** Instructions to follow **
If a record below holds a picture, leave the picture out and copy the rest exactly.

** Data records **
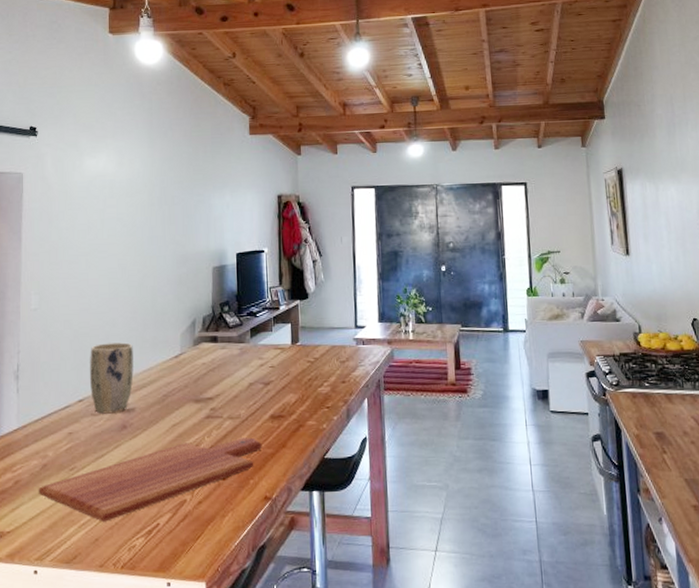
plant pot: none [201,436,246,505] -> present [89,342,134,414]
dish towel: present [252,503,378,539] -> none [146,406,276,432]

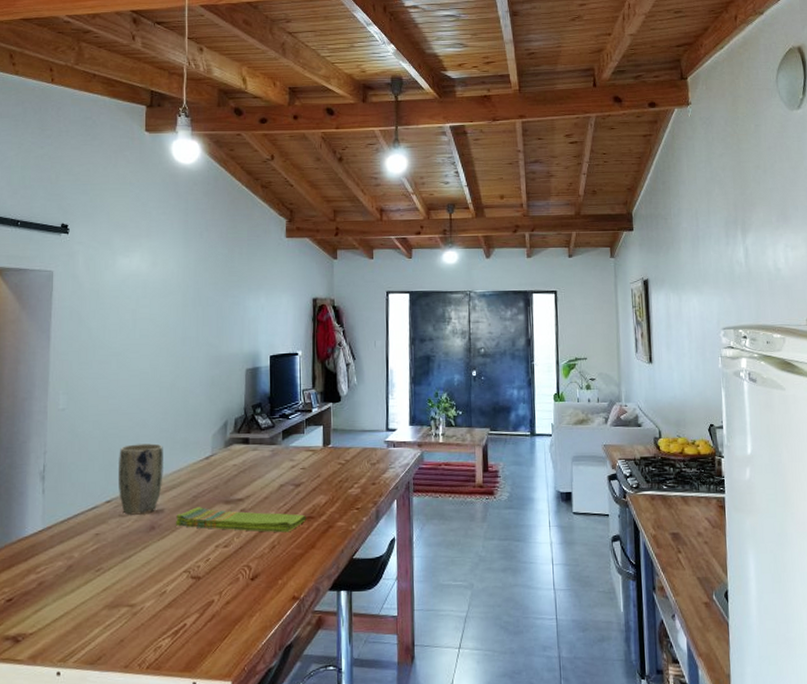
cutting board: present [38,437,262,522] -> none [63,538,292,623]
dish towel: none [146,406,276,432] -> present [175,507,306,533]

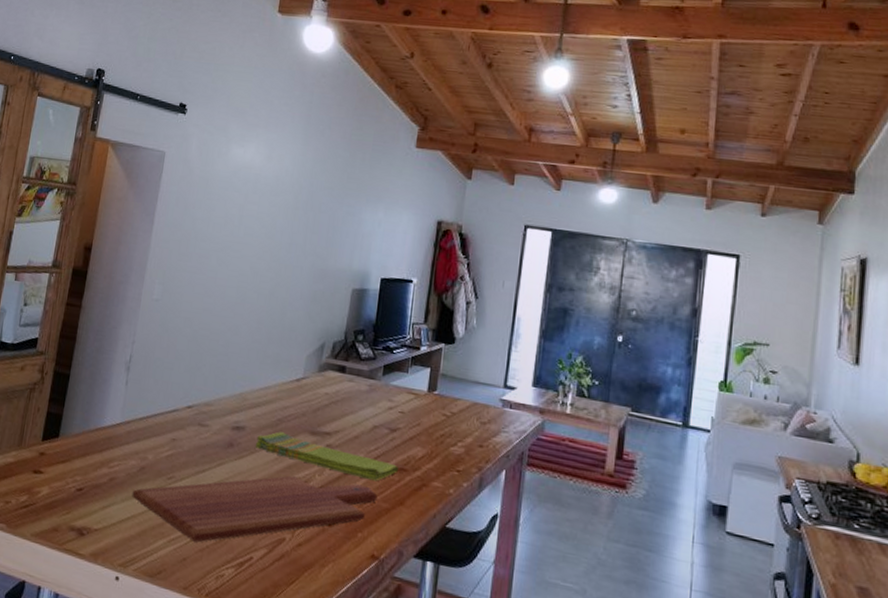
cutting board: none [63,538,292,623] -> present [132,475,378,543]
plant pot: present [117,443,163,515] -> none [201,350,253,429]

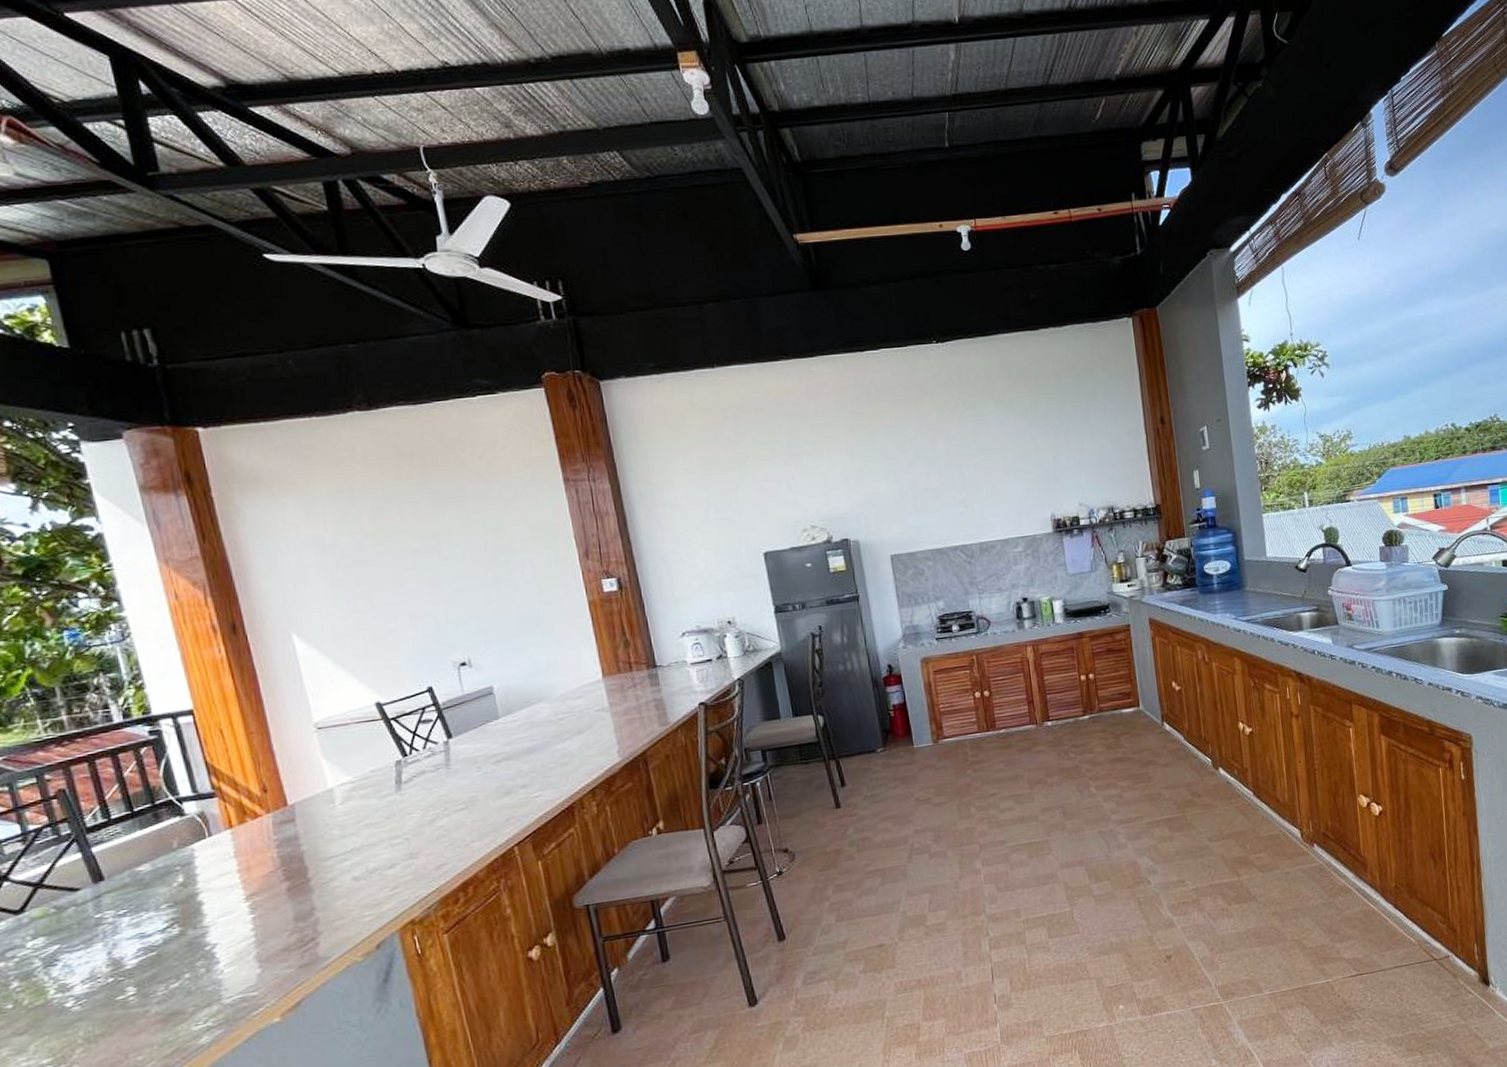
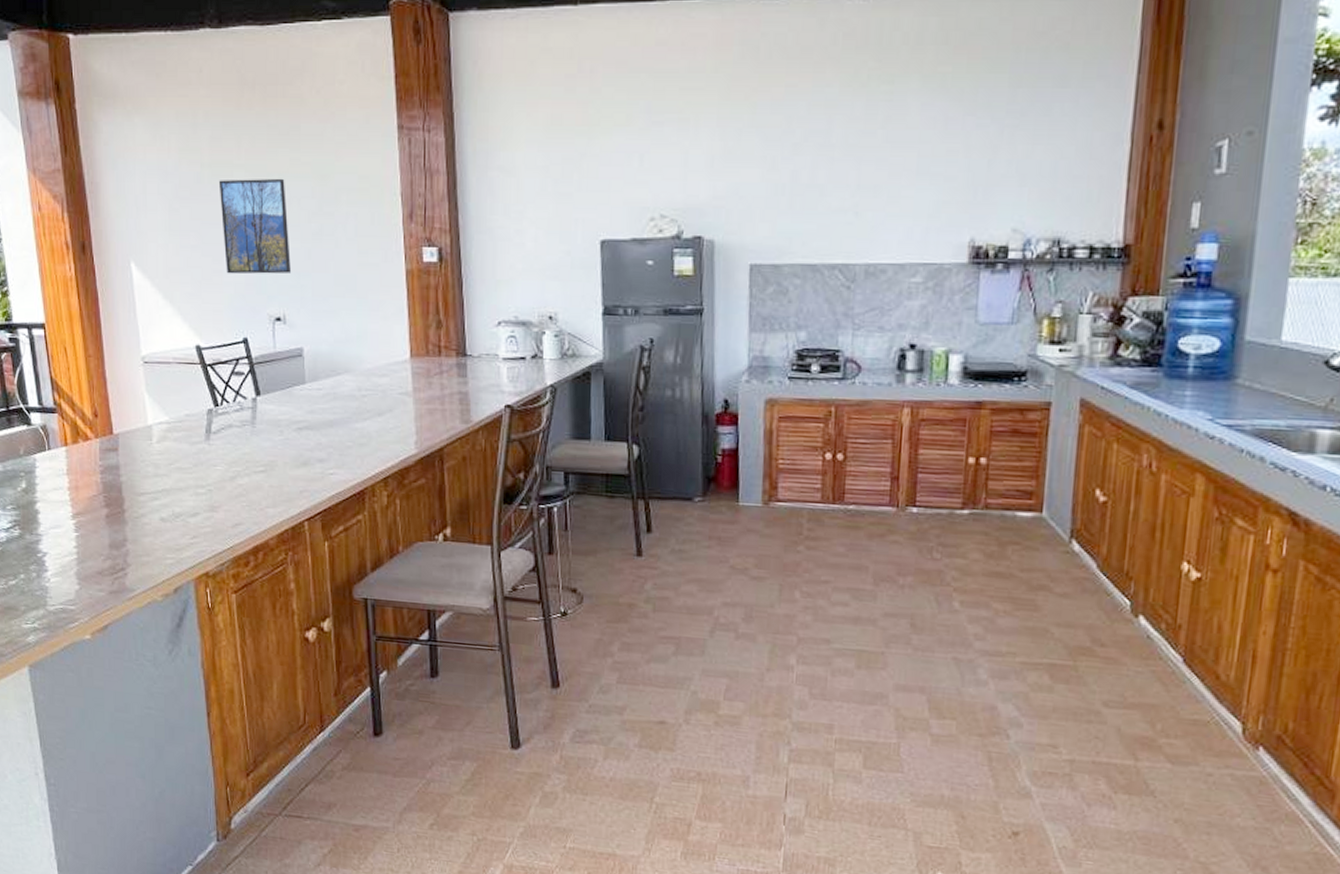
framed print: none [384,536,471,631] -> present [218,178,291,274]

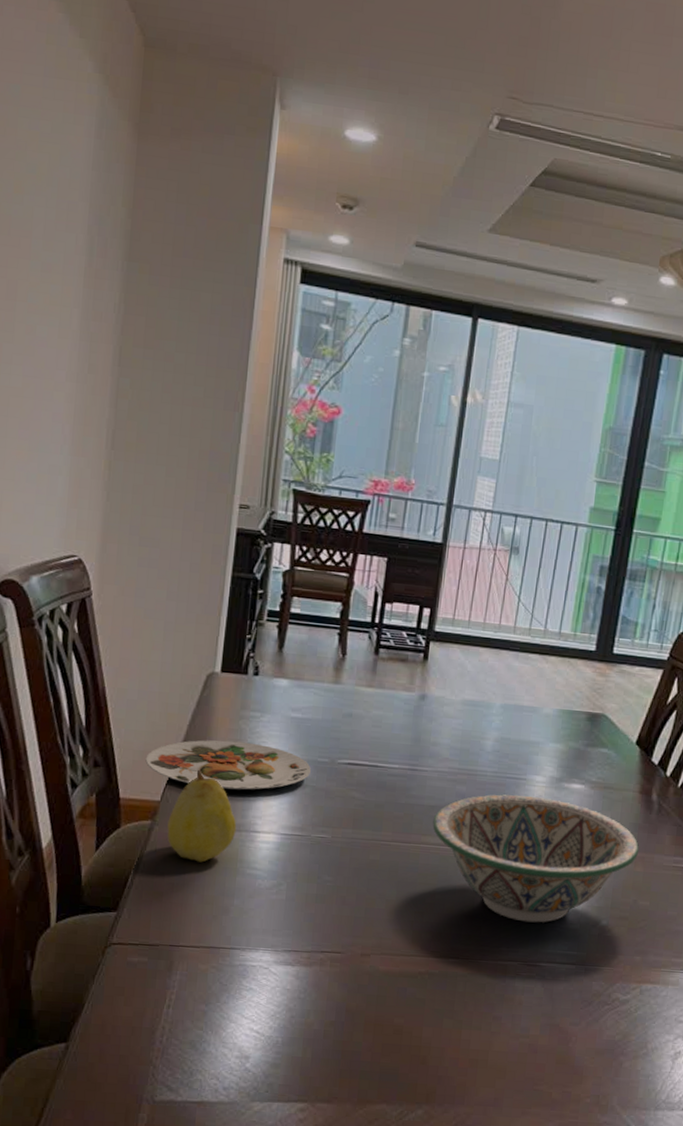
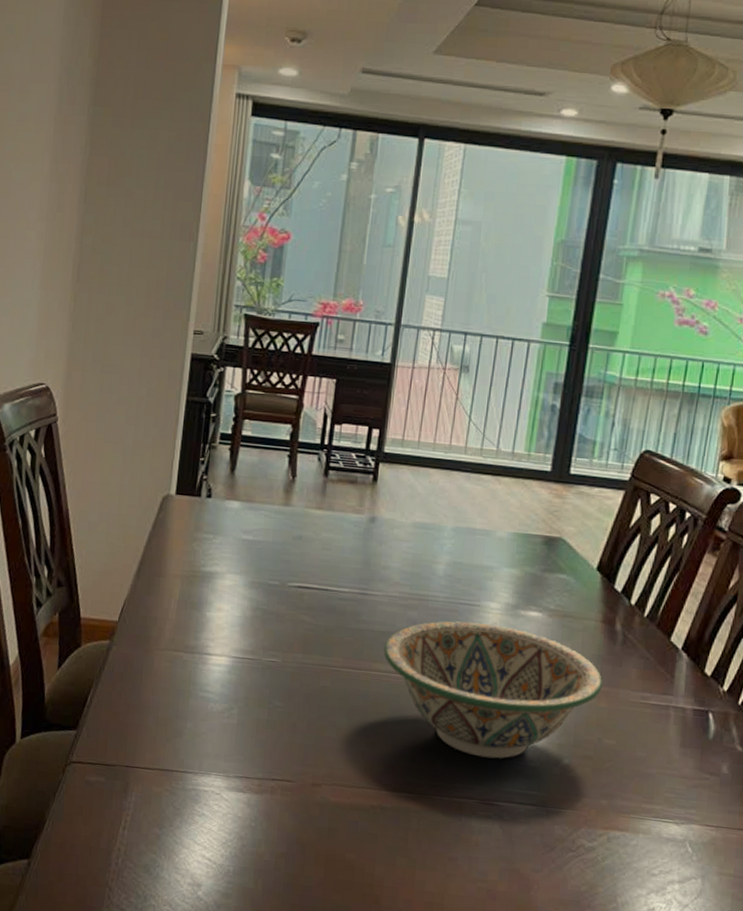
plate: present [145,740,311,790] -> none [104,561,262,612]
fruit: present [167,769,237,863] -> none [124,590,190,684]

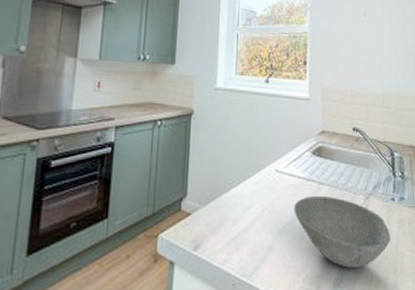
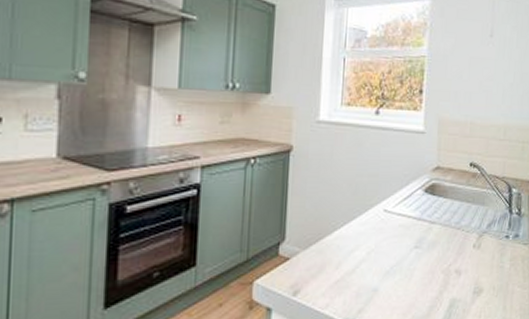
bowl: present [294,195,391,268] -> none [402,235,503,307]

** Result of this task **
plant pot: none [201,436,246,505] -> present [89,342,134,414]
dish towel: present [252,503,378,539] -> none [146,406,276,432]

cutting board: present [38,437,262,522] -> none [63,538,292,623]
dish towel: none [146,406,276,432] -> present [175,507,306,533]

cutting board: none [63,538,292,623] -> present [132,475,378,543]
plant pot: present [117,443,163,515] -> none [201,350,253,429]

framed print: none [384,536,471,631] -> present [218,178,291,274]

plate: present [145,740,311,790] -> none [104,561,262,612]
fruit: present [167,769,237,863] -> none [124,590,190,684]

bowl: present [294,195,391,268] -> none [402,235,503,307]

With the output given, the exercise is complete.